Have dishonest political ads become the norm?

To the Editor:

For several months I’ve watched as Erik Paulsen’s campaign, PACs, shadow groups, and even the Congressman himself resort to lie after lie about Dean Phillips and wonder why he resorts to such dishonest attack ads to win reelection.

After all, the facts are clear and verifiable:

  • Phillips has always provided health insurance to his full-time workers. And he pays a $15 minimum wage to help part-timers buy their own coverage.
  • As Allina Board Chairman, he was never involved in either negotiations or strategies for dealing with the nurses’ union. That’s not a board chair’s role or responsibility.
  • The Paulsen ads try to tie him to sexual-harassment complaints filed against Talenti Gelato, a company he once owned.

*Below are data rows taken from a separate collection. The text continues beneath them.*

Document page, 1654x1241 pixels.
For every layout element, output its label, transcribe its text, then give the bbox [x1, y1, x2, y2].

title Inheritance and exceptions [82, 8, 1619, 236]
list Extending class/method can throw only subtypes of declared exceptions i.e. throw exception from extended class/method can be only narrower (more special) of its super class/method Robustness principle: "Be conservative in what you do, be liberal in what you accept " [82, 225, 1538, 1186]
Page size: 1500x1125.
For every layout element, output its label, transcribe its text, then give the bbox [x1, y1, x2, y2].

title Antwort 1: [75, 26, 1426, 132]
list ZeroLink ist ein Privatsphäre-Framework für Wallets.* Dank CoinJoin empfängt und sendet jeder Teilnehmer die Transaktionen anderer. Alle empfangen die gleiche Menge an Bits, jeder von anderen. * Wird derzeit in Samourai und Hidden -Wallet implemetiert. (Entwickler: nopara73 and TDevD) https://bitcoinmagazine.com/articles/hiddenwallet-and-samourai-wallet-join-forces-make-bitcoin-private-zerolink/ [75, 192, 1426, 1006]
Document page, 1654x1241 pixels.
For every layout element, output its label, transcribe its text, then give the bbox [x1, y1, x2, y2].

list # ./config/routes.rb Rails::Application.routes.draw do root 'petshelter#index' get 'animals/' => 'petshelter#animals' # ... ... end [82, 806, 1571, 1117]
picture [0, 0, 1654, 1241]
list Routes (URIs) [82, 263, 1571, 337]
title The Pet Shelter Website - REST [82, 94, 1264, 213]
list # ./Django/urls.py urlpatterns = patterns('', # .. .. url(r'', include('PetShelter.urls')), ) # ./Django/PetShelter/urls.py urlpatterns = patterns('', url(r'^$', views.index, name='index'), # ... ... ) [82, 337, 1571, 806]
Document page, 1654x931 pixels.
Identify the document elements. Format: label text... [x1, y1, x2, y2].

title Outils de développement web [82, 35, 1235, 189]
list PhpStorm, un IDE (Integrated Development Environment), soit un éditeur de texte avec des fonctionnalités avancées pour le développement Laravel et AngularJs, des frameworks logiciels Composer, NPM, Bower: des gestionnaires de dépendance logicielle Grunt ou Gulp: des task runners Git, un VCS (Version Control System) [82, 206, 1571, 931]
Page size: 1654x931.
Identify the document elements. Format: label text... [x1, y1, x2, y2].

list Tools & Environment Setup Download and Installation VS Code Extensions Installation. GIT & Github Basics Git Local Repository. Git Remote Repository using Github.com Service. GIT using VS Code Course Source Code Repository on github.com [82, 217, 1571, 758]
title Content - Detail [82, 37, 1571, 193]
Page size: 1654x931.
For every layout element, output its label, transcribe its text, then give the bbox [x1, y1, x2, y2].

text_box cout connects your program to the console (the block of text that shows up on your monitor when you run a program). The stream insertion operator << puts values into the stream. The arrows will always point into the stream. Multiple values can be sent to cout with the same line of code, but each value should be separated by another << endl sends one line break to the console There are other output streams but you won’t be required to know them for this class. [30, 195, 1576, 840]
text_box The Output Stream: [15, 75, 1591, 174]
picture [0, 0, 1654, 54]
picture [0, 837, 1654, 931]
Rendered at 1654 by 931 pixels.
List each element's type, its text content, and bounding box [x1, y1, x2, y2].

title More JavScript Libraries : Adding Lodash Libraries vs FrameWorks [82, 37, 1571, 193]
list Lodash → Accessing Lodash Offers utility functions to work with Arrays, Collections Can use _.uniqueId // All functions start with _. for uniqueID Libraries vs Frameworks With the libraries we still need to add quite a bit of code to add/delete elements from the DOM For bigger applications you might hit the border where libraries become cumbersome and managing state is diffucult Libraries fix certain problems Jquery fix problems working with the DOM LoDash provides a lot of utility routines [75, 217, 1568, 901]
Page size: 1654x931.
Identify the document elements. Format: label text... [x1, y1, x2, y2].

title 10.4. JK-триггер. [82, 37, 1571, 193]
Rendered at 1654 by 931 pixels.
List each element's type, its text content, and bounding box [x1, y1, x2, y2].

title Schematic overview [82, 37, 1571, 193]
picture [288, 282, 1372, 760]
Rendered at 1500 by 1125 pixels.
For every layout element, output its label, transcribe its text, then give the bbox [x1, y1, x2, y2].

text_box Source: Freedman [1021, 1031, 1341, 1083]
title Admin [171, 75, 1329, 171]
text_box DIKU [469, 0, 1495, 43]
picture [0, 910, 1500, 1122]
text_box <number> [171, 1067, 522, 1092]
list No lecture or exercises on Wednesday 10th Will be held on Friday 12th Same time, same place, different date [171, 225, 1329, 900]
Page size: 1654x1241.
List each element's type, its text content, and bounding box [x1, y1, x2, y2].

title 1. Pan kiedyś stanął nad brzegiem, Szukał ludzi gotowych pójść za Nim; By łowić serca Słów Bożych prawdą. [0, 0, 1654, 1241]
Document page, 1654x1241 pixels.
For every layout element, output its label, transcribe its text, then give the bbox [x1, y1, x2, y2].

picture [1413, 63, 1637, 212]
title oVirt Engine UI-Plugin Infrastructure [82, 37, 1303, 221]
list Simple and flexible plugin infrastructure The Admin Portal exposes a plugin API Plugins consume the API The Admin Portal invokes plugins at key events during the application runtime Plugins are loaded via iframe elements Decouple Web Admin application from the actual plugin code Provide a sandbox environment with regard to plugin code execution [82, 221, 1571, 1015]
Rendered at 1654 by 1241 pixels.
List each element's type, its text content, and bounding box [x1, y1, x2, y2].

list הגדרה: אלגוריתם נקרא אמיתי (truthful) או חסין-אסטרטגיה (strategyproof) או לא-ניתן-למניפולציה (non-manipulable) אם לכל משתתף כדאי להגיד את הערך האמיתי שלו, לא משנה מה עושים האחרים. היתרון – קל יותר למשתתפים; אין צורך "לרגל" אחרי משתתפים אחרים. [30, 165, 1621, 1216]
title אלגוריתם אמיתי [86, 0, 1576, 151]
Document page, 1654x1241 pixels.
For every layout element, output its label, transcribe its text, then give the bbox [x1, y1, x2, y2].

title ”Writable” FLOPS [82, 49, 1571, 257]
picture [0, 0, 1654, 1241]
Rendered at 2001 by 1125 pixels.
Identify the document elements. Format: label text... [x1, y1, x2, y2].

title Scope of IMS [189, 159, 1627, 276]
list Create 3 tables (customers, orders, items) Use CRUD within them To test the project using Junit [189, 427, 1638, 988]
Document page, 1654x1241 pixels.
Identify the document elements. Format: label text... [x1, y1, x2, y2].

Those complaints were from July 2015, more than a year after he’d sold the company.
  • Phillips was gone two years from Phillips Distillery when someone filed complaint about a marketing strategy that seemed to target youth, a campaign the company ended shortly after the complaint.
  • The Phillips Family Foundation, which Paulsen says “stashes money in offshore accounts” is a charitable organization that doesn’t pay taxes other than small federal excise taxes, so it has no reason to “stash” anything offshore.
  • The taxes they allege he avoided paying was actually an $89 fee assessed against and paid by his former company (Talenti Gelato) for filing a tax form late in 2013.

So when I see the unavoidable barrage of Paulsen’s TV and social media ads that levy these lies and half-truths, I can’t help but wonder why he relies on such negative attacks ads. Why doesn’t he run on his own record? Then I look at his record and understand. If I wanted to keep my seat in Congress and had such a track record, I’d talk about something else, too.